Veterinary Q&A: Why blood work is necessary

Seattle Times
Tails of Seattle

Posted by Neena Pellegrini

Dr. Tessa King, a veterinarian at Pilchuck Veterinary Hospital, answers this week's questions.

Question: If my dog is healthy, why does he need expensive blood work?

Answer: Blood and urine tests are extremely useful tools for looking at the overall health of your pet. From them, a vet can learn if your pet is a diabetic, has kidney or liver disease, or an infection. Many of these problems may not be obvious on a simple physical exam, but if caught early can be successfully treated or controlled, giving your pet a longer and better quality of life.

It's also important to have lab tests performed when a pet is healthy, so the veterinarian has a baseline to compare results when/if your pet does become ill. It's important to note that lab tests must be coupled with a complete physical examination and patient history from the owner to be of the most use.

Sometimes we can come to a definitive diagnosis with routine blood work, but oftentimes we find changes in blood work that lead us to do more diagnostic testing to come to a definitive diagnosis. When we don't get an absolute answer from blood work, it helps guide us as to what the next diagnostic steps should be (radiographs, ultrasound or more specific blood testing).

Question: What kinds of things can a complete blood count (CBC) tell a vet about the health of my dog? What should a vet be looking for?

Answer: Usually a CBC and either a full or partial chemistry panel is done, sometimes with pancreatic enzymes and a T4 (thyroid level).

A CBC evaluates the number of red blood cells, white blood cells and platelets, along with the concentration of red blood cells (hematocrit or PCV) and hemoglobin levels.
Abnormal changes on a CBC could include anemia (low red blood-cell count), leukocytosis (high white blood-cell count) or thrombocytopenia (low platelets). Anemia has a wide range of causes, and finding a low red blood-cell count, depending on the severity, usually warrants searching for a cause.

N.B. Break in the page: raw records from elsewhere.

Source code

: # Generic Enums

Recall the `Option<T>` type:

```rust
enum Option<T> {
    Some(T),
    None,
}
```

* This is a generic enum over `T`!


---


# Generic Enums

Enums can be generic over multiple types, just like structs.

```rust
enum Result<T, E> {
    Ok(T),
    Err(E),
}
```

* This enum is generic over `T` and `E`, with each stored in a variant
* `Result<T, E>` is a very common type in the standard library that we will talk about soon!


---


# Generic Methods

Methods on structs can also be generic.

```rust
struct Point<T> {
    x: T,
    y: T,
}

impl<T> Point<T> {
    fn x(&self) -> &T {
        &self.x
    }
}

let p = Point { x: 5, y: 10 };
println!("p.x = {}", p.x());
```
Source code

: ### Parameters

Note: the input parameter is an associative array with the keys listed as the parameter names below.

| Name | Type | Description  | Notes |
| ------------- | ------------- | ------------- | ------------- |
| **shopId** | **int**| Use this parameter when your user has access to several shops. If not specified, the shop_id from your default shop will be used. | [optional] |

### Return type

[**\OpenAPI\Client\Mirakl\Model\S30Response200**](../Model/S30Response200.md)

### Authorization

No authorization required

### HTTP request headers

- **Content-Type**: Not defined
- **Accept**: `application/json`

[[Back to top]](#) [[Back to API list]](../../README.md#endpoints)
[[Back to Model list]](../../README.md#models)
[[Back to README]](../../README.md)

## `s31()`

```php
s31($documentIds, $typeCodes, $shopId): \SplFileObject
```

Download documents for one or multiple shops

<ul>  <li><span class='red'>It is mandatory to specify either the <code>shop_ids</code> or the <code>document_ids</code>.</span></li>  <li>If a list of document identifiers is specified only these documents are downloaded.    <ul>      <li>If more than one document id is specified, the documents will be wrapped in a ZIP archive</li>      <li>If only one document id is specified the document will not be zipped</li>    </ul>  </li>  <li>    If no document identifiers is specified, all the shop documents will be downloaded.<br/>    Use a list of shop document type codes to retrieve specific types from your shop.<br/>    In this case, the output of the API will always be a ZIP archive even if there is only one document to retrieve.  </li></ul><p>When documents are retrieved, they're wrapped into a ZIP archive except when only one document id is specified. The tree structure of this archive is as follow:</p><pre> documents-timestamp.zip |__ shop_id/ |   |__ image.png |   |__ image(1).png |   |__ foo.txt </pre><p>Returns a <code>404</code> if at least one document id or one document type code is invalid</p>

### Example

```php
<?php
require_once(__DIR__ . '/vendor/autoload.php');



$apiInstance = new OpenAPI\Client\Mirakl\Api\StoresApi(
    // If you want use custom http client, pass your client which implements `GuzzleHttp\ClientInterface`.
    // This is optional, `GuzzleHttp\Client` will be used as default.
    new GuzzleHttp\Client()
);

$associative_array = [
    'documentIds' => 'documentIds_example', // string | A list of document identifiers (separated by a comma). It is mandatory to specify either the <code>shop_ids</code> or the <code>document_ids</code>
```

There are five different types of white blood cells, and elevated or low counts in each can mean different things.

For example, neutrophils are the most common elevated white blood cells because they are one of the first responders to any type of inflammation, including infection. Eosinophils, another type of white blood cells, are typically elevated with parasitic or allergic diseases.

Platelets are very important in normal clotting. A significant decrease in platelets can lead to life-threatening, spontaneous bleeding. There are many causes of decreased platelets, including infectious diseases and immune-mediated diseases, such as ehrlichiosis, a tick-borne bacterial infection, and immune-mediated thrombocytopenia.

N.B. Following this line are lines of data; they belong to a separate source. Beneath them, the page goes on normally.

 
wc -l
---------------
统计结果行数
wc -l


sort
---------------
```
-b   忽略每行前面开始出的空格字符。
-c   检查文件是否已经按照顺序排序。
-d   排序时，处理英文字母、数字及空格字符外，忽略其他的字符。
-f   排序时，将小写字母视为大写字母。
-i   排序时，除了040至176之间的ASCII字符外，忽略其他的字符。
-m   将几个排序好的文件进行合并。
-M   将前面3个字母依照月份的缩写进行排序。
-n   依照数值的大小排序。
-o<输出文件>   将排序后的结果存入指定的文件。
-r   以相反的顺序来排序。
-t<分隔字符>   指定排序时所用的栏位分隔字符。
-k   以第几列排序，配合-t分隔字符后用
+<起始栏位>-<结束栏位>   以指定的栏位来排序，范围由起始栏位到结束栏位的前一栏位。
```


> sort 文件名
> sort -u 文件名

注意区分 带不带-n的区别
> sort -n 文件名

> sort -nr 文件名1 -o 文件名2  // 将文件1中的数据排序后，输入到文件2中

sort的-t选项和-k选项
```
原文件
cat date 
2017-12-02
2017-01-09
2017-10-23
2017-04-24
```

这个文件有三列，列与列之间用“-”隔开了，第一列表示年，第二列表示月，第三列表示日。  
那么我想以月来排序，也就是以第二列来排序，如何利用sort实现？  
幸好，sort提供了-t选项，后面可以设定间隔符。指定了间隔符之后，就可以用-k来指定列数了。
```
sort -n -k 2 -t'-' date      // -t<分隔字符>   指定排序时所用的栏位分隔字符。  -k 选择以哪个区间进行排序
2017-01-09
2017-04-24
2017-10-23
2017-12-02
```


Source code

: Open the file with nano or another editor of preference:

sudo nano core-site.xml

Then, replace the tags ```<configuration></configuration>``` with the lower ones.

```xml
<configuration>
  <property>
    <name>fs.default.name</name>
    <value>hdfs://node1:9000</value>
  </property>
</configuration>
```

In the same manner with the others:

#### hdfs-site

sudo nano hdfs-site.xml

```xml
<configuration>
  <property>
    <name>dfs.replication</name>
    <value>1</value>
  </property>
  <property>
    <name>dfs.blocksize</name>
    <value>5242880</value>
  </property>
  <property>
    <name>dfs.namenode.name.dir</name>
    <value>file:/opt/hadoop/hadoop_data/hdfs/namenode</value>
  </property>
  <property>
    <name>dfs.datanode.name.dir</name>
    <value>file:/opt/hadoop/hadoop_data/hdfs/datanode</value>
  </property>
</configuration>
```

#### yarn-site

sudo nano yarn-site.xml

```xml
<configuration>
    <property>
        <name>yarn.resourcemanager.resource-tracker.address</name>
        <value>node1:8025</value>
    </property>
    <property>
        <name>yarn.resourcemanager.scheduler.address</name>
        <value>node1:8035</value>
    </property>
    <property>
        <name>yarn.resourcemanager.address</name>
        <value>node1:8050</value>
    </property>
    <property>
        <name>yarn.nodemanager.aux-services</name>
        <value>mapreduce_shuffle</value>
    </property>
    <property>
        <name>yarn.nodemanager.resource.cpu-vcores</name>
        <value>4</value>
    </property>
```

Much more information can be gained from a CBC. The ones I just mentioned are only a few examples of some of the more common changes that we find.

A chemistry panel usually includes testing of liver enzymes, kidney values, glucose, electrolytes and protein levels.

Elevations in liver enzymes can be caused by a number of different issues and may warrant either monitoring or further testing, depending on which enzymes are elevated and how much. Inflammatory disease of the liver, endocrine diseases such as Cushing's, toxin ingestion and cancer are just a few things that could cause elevations in liver values.

The two most common reasons for elevations in both kidney values (BUN and creatinine) are dehydration and damage to the kidneys. The most common cause of damage to the kidneys in older pets - cats in particular - is chronic renal failure. This is where a urine sample becomes very important.

The concentration of the urine, or urine specific gravity, helps us to differentiate between dehydration and kidney failure. A dehydrated animal will have very concentrated urine, while an animal in kidney failure will have dilute urine.

Probably the most common change we see in glucose is elevation from diabetes, though there are a few other diseases where we find a low blood glucose (which can be life-threatening).